Just outside of MFC, DroneUp operates a delivery system that has been in operation for about a year. The drone has a weight limit of 10 pounds and a radius of about 1 mile from the store. Walmart says there is a $3.99 fee for drone deliveries. Consumers will have to use his DroneUp app to have their order delivered, but this option is not available on his Walmart.com. Walmart is also testing drone-up deliveries at Farmington and Rogers, and another zipline drone delivery option at Pee Ridge.
Anshu Bhardwaj, senior vice president of Walmart Global Tech, said the company is innovating with generative artificial intelligence (Gen AI) to enhance its operations and shopping experience. Walmart has been using Gen AI for several years now. Applications of Gen AI include shopping assistants such as text-to-shop, voice shopping, and decision-making assistants available in Walmart apps.
Bhardwaj said the underlying building blocks known as the Converse platform are the same technology as ChatGPT. He said Walmart’s Converse platform will enable 22 conversational AI use cases. Those uses include the Ask Sam app, which employees need to access store and club operational help and his Spark Shopper-mile delivery platform.

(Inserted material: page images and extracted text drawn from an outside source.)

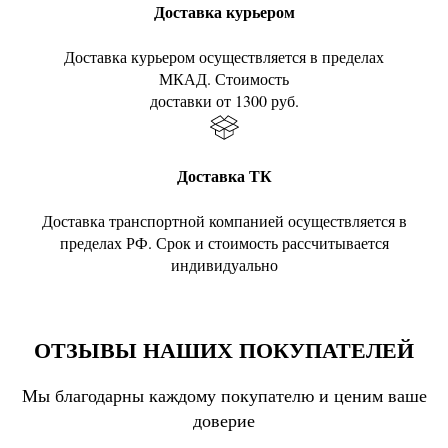
Доставка курьером
Доставка курьером осуществляется в пределах
МКАД. Стоимость
доставки от 1300 руб.
Доставка ТК
Доставка транспортной компанией осуществляется в
пределах РФ. Срок и стоимость рассчитывается
индивидуально
ОТЗЫВЫ НАШИХ ПОКУПАТЕЛЕЙ
Мы благодарны каждому покупателю и ценим ваше
доверие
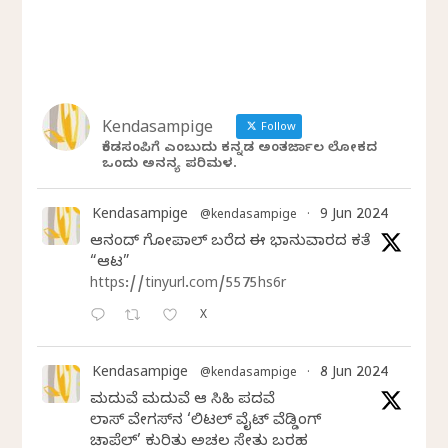
Kendasampige
Follow
ಕೆಂಡಸಂಪಿಗೆ ಎಂಬುದು ಕನ್ನಡ ಅಂತರ್ಜಾಲ ಲೋಕದ
ಒಂದು ಅನನ್ಯ ಪರಿಮಳ.
Kendasampige
9 Jun 2024
@kendasampige
·
ಆನಂದ್‌ ಗೋಪಾಲ್‌ ಬರೆದ ಈ ಭಾನುವಾರದ ಕತೆ
“ಆಟ”
https://tinyurl.com/5575hs6r
X
Kendasampige
8 Jun 2024
@kendasampige
·
ಮದುವೆ ಮದುವೆ ಆ ಸಿಹಿ ಪದವೆ
ಲಾಸ್‌ ವೇಗಸ್‌ನ ‘ಲಿಟಲ್ ವೈಟ್ ವೆಡ್ಡಿಂಗ್
ಚಾಪೆಲ್’ ಕುರಿತು ಅಚಲ ಸೇತು ಬರಹ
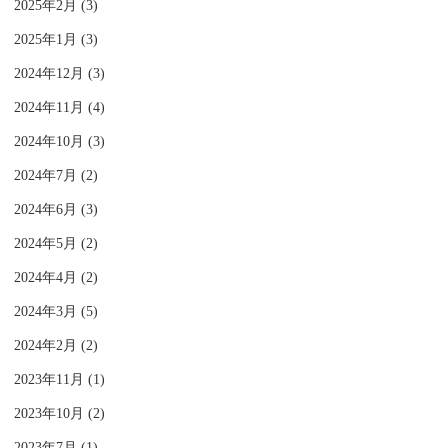
2025年2月 (3)
2025年1月 (3)
2024年12月 (3)
2024年11月 (4)
2024年10月 (3)
2024年7月 (2)
2024年6月 (3)
2024年5月 (2)
2024年4月 (2)
2024年3月 (5)
2024年2月 (2)
2023年11月 (1)
2023年10月 (2)
2023年7月 (1)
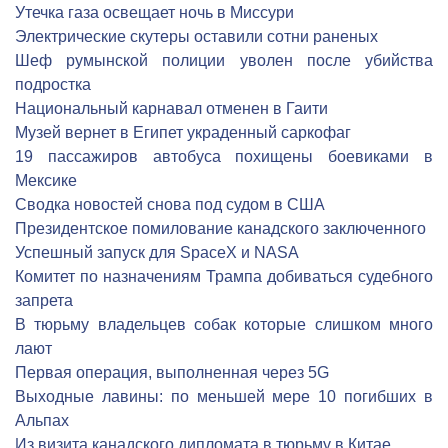
Утечка газа освещает ночь в Миссури
Электрические скутеры оставили сотни раненых
Шеф румынской полиции уволен после убийства
подростка
Национальный карнавал отменен в Гаити
Музей вернет в Египет украденный саркофаг
19 пассажиров автобуса похищены боевиками в
Мексике
Сводка новостей снова под судом в США
Президентское помилование канадского заключенного
Успешный запуск для SpaceX и NASA
Комитет по назначениям Трампа добиваться судебного
запрета
В тюрьму владельцев собак которые слишком много
лают
Первая операция, выполненная через 5G
Выходные лавины: по меньшей мере 10 погибших в
Альпах
Из визита канадского дипломата в тюрьму в Китае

The new application is known as “Ask Claude,” which was inspired by the late Claude Harris, who was Walmart’s first buyer. Merchants buyers can access help in the Ask Claude app to automate repetitive tasks, conduct research to find solutions to problems, or act as experts on merchandising fundamentals. can be fulfilled. Bhardwaj said the application helps retailer buyers improve the efficiency of his team, giving them more time to interact with suppliers on innovative products.
Sam’s Club is testing a burger-making robot at its Fayetteville location. The Warehouse Club said it also has a warehouse in the Bentonville home office cafeteria. The technology was developed by Studio 35, Sam’s Club’s small in-house technical workshop. Tim Simmons, chief product officer at Sam’s Club, said the technology developed for the robot is being implemented in club operations and that there are already more uses.